É compreensível que partidários da causa se recusem a acreditar, mas foi assim mesmo que aconteceu. Para que houvesse a Abolição foi fundamental a articulação feita através de anos pela Princesa Isabel e o próprio Imperador Pedro II.

Mesmo negros abolicionistas como José do Patrocínio e André Rebouças só conseguiram projeção porque eram apoiados pela Coroa, devendo ser registrada a manifestação deste último que, partindo para o exílio com a Família Imperial, lamentou que com a ascensão dos republicanos, desapareceria para sempre a possibilidade de um de sua raça ser "alguém" no Brasil.

Há um oportuno termo alemão para ser utilizado aqui - zeitgeist, o clima intelectual e cultural de uma época, o pensamento que domina uma ou mais gerações, apesar de diferenças etárias e sócio-econômicas. O zeitgeist atual é o da correção política e do anti-ocidentalismo, o que dá abertura para a avaliação do presente e a revisão do passado sob a ótica maniqueísta dos bons contra os maus. Se o papel dos maus, reza a cartilha, é reservado aos homens brancos e ocidentais, fica o bem destinado a quem se opor a eles.

É inconcebível, pois, que os vilões possam se compadecer ou defender valores como justiça, liberdade ou igualdade. Logo, todo evento histórico que contrarie essa disposição deve ser denunciado e substituído por outro mais “adequado”.

Um outro exemplo, mais recente, também serve de exemplo: o apartheid sul-africano.

Nelson Mandela é hoje um líder de projeção internacional, ícone da liberdade e igualdade, para muitos comparável a Ghandi. Mr Mandela certamente é merecedor de todos estes adjetivos – à exceção da comparação com Ghandi, que era um pulha –, mas não se pode negar que nenhuma das vitórias que ele carrega seriam possíveis se não fosse por Frederk Willem de Klerk, Presidente de Estado da África do Sul entre 1989 e 1994.

Em seu primeiro discurso como líder do Partido Nacional, Mr de Klerk chamou o apartheid de “chaga da civilização”, pedindo uma África do Sul não-racista. Foi ele quem legalizou o partido do Congresso Nacional Africano e concedeu o perdão presidencial a Nelson Mandela, com quem dividiu o Prêmio Nobel da Paz em 1993.

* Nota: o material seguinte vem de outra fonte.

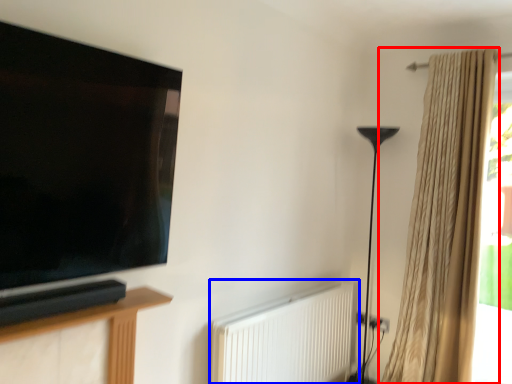
Question: Among these objects, which one is nearest to the camera, curtain (highlighted by a red box) or radiator (highlighted by a blue box)?

Choices:
 (A) curtain
 (B) radiator

Answer: (B)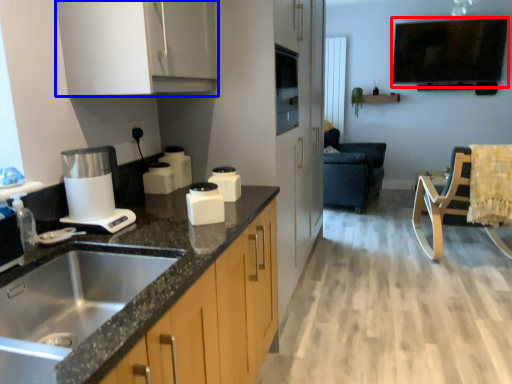
Question: Which point is further to the camera, window screen (highlighted by a red box) or cabinetry (highlighted by a blue box)?

Choices:
 (A) window screen
 (B) cabinetry

Answer: (A)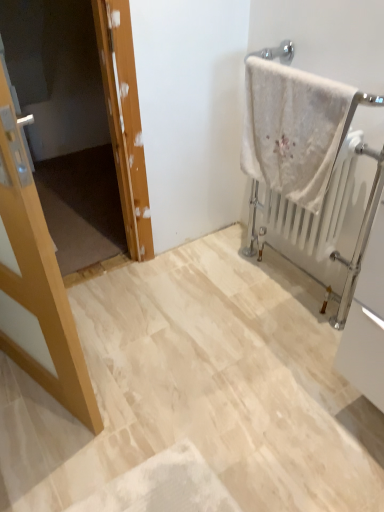
The width and height of the screenshot is (384, 512). Identify the location of vacant location below wooden door at left (from a real-world perspective). (97, 272).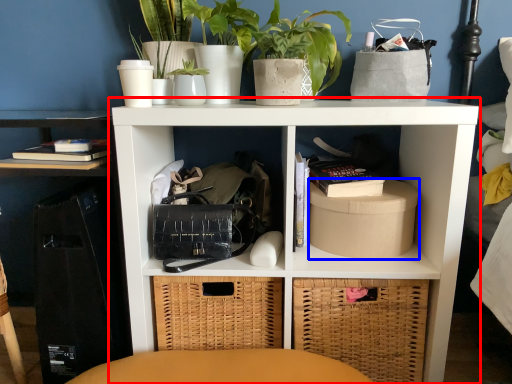
Question: Among these objects, which one is farthest to the camera, shelf (highlighted by a red box) or cardboard box (highlighted by a blue box)?

Choices:
 (A) shelf
 (B) cardboard box

Answer: (B)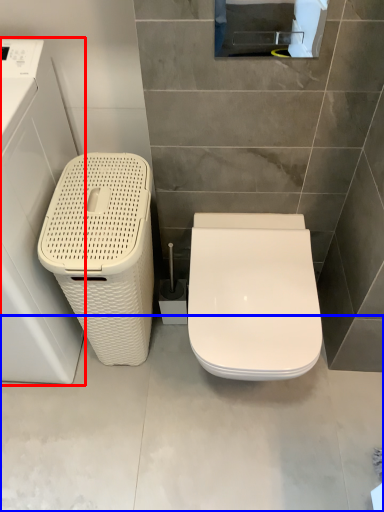
Question: Among these objects, which one is nearest to the camera, washing machine (highlighted by a red box) or concrete (highlighted by a blue box)?

Choices:
 (A) washing machine
 (B) concrete

Answer: (A)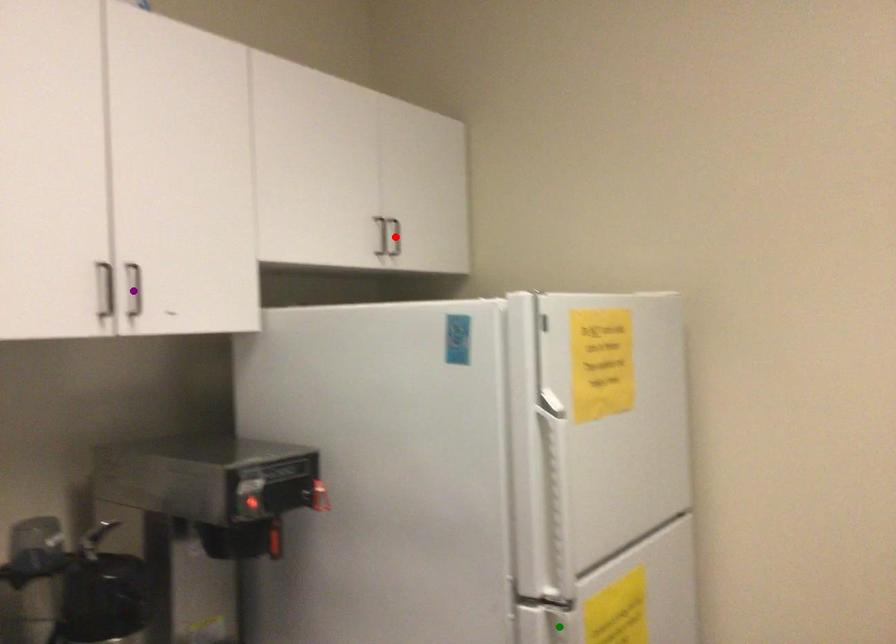
From the picture: Order these from nearest to farthest:
1. red point
2. purple point
3. green point

green point
purple point
red point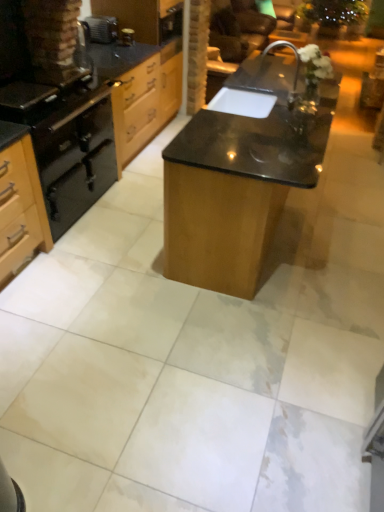
Locate an element on the screen. Image resolution: width=384 pixels, height=512 pixels. free spot behind metallic canister at upper center, the first appliance from the right is located at coordinates (128, 45).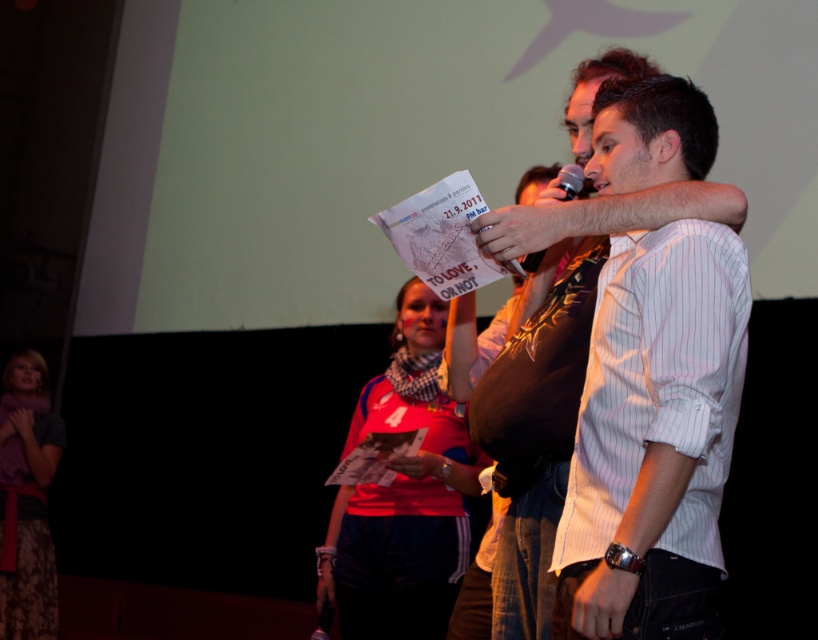
You are an attendee at this event and want to take a photo of the matte pink shirt at center and the metallic silver microphone at upper center. Which object should you focus on first to ensure both are in the frame?

You should focus on the matte pink shirt at center first because it is closer to you than the metallic silver microphone at upper center, ensuring both are in the frame.

You are a photographer in the audience of this event. You want to take a photo of the presenter wearing the white striped shirt at center. What are the coordinates where you should aim your camera?

The coordinates to aim your camera are at point (649, 132), which is where the white striped shirt at center is located.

Mr de Klerk pôs fim ao regime de segregação racial sul-africano, e depois das eleições gerais de 1994, tornou-se vice-Presidente de um governo de unidade nacional sob Nelson Mandela, um posto que ele ocupou até 1996, quando foi promulgada uma nova Constituição. Desde então, Mr de Klerk afastou-se da política e hoje está à frente da organização pacifista FW de Klerk Foundation.

Até agora.

Mais de dez anos depois do fim do apartheid, Mr de Klerk alerta, em entrevista ao The Sunday Telegraph que as ações afirmativas – ou discriminação positiva, como se diz naquele país – implementadas pelo governo do atual Presidente Thabo Mbeki, fizeram com que “um significativo número de não-negros, não só afrikaners, mas também de todos os brancos, mestiços, assim como indianos, sintam-se atualmente reduzidos a uma espécie de cidadãos de segunda classe".

“É importante ter em mente que a idéia construída em nossa Constituição é a de que seríamos uma nação não-racial. Isso não pode ser possível se, no entanto, raça for considerado um critério”, diz.

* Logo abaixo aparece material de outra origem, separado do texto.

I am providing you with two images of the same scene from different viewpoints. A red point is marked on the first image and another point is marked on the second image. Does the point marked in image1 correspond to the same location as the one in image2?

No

As declarações surgem num momento em que a questão racial na África do Sul volta a ser debatida. De la Rey, de Bok van Blerk, apresentada aos brasileiros pelo Manhattan Connection no último domingo, é o hino de uma geração que, tal como os alemães dos anos 1960 e 1970, não se sente responsável pelos crimes cometidos pelas gerações de seus pais e avós, não sendo desta forma intimidados por assumir seu orgulho racial.

Os sul-africanos reservaram espaço para os negros em quase todas as instituições daquele país, inclusive nas forças policiais. Para Mr de Klerk, esta é a principal razão para os altos níveis de criminalidade registrados hoje. “Nessa campanha de discriminação positiva, baseada na raça, o país perdeu pessoas experientes e competentes” na Polícia, na Justiça e em outros serviços.

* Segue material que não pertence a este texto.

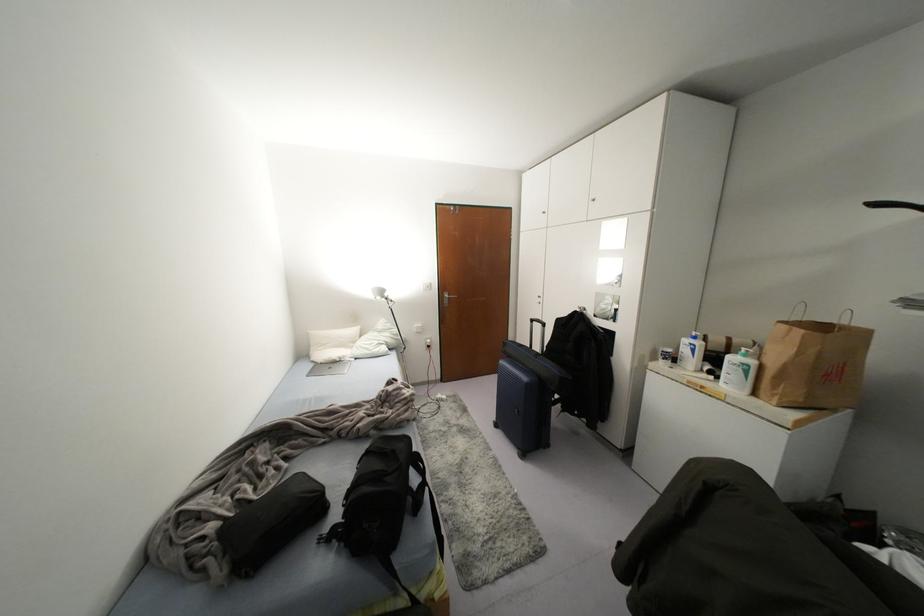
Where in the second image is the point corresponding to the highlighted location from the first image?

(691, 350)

Outro ponto bastante controverso da política do Black Economic Empowerment é a expropriação ou a compra compulsória de terras dos brancos para serem entregues aos negros. Uma atitude que lembra o confisco de terras e a expulsão dos fazendeiros brancos do Zimbábue, país que tem na África do Sul um de seus poucos defensores. Os outros são Irã, Cuba, Bolívia e Venezuela.

Nos últimos dez anos quase 850.000 brancos deixaram a África do Sul.